== YOUR INSTRUCTIONS ==
Extract without alteration the lines of the material below, from the line containing "Which category has" through the end of the material, both ends included, and omit the pictures.

== DATA SHOWN ==
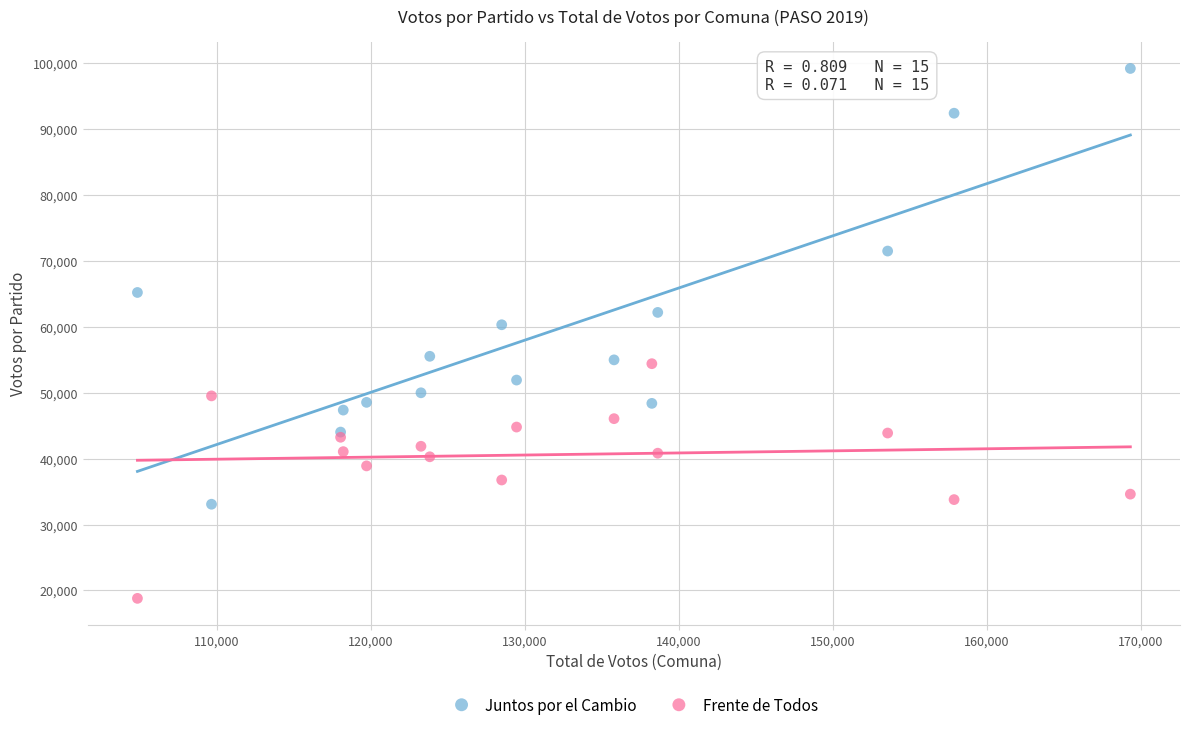

Across all series, what Y value is closest to 59012?

60327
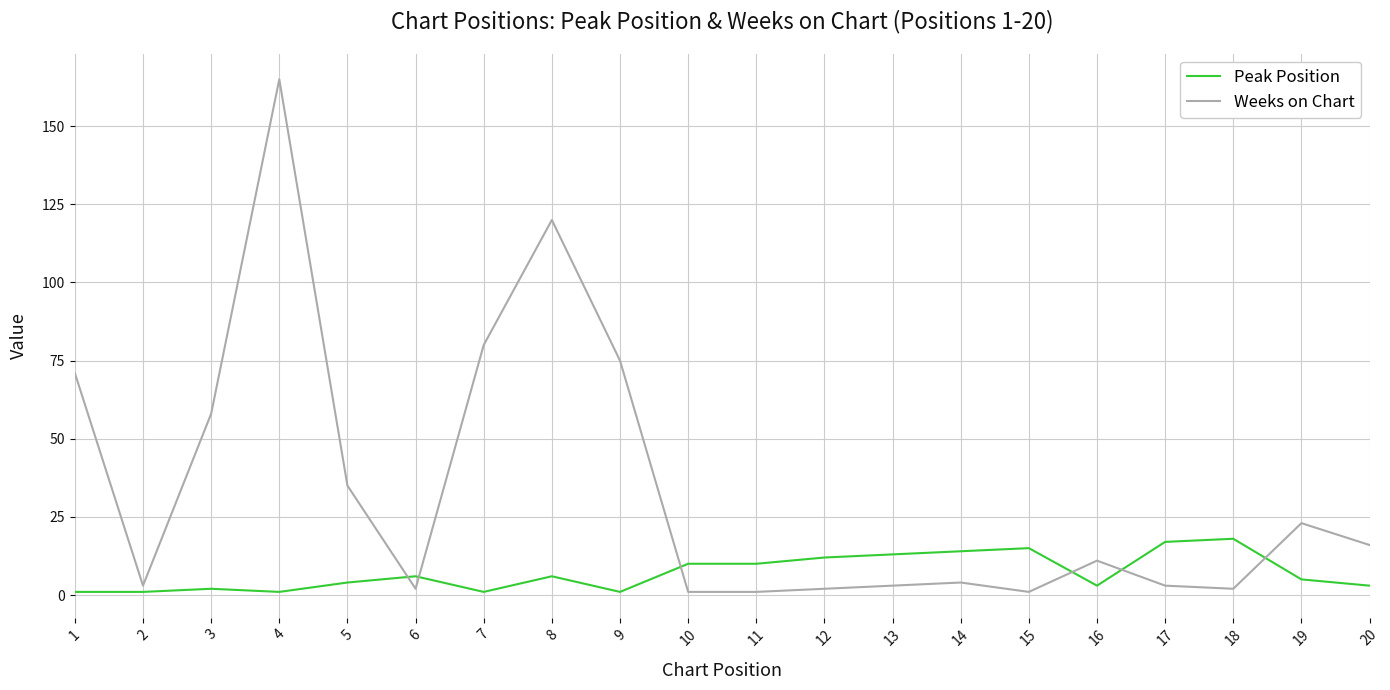

Reading left to right, extract all data points from this chart.

Peak Position: 1=1	2=1	3=2	4=1	5=4	6=6	7=1	8=6	9=1	10=10	11=10	12=12	13=13	14=14	15=15	16=3	17=17	18=18	19=5	20=3
Weeks on Chart: 1=71	2=3	3=58	4=165	5=35	6=2	7=80	8=120	9=75	10=1	11=1	12=2	13=3	14=4	15=1	16=11	17=3	18=2	19=23	20=16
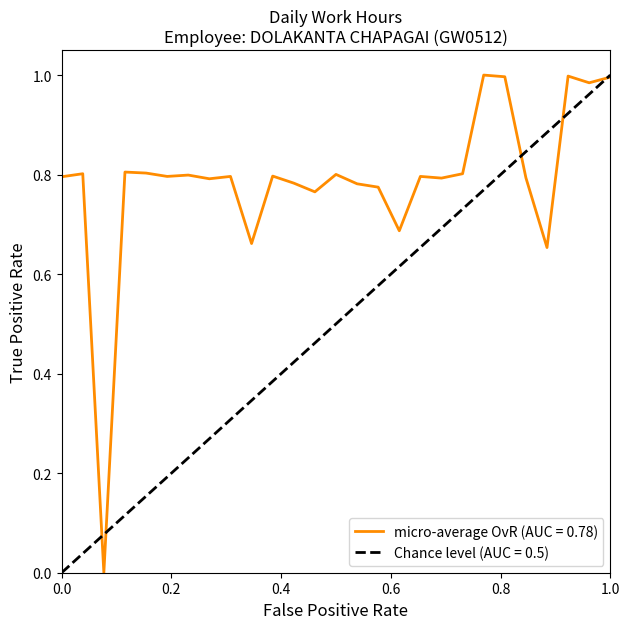

Where is the data nearest to the value 0?

3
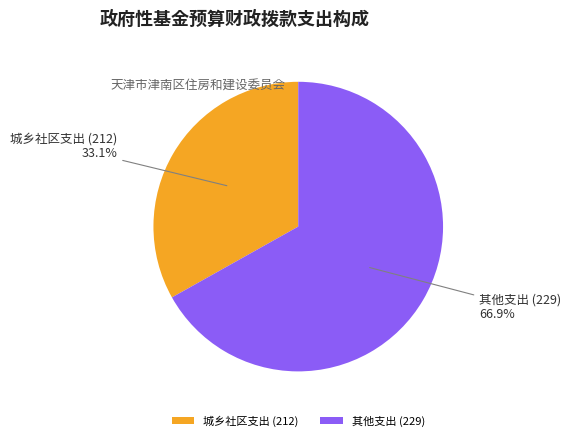

To the nearest percent, what is the combined percentage of 其他支出 (229) and 城乡社区支出 (212)?

100%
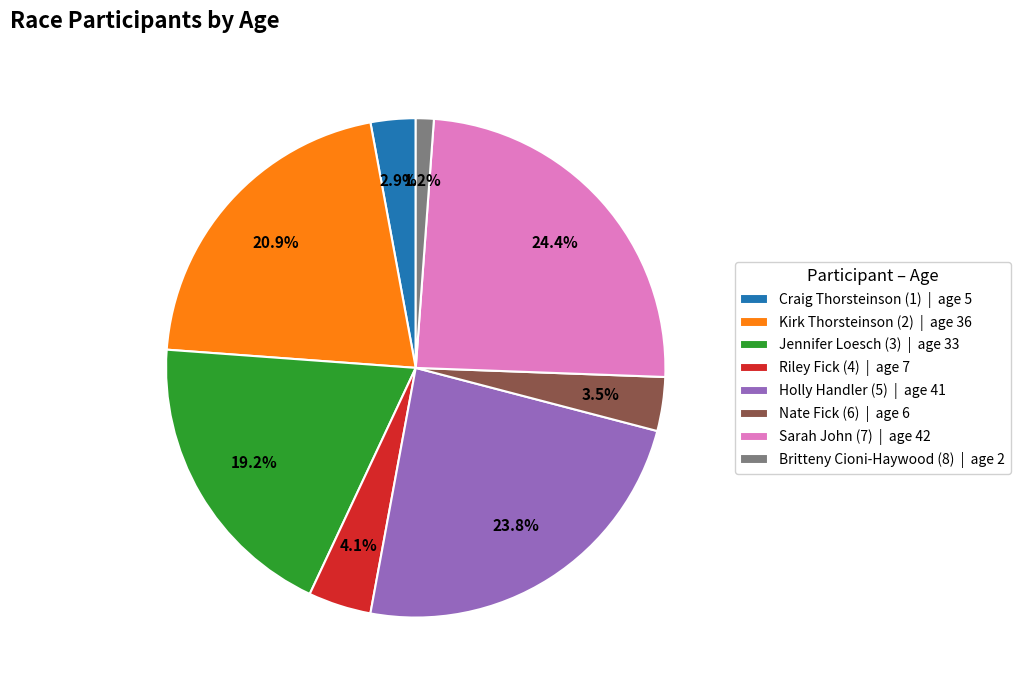

Which category has the biggest portion of the pie?

Sarah John (7)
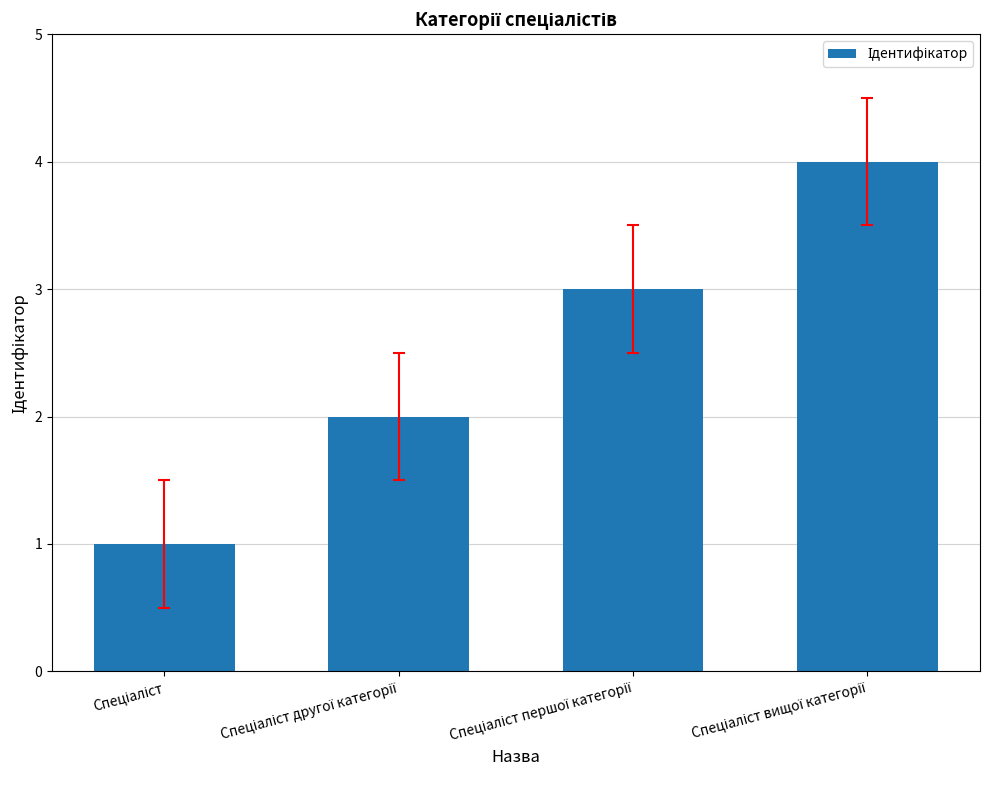

What is the smallest value displayed?

1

== SOLUTION TO THIS EXERCISE ==
Which category has the biggest portion of the pie?

Sarah John (7)

What is the smallest value displayed?

1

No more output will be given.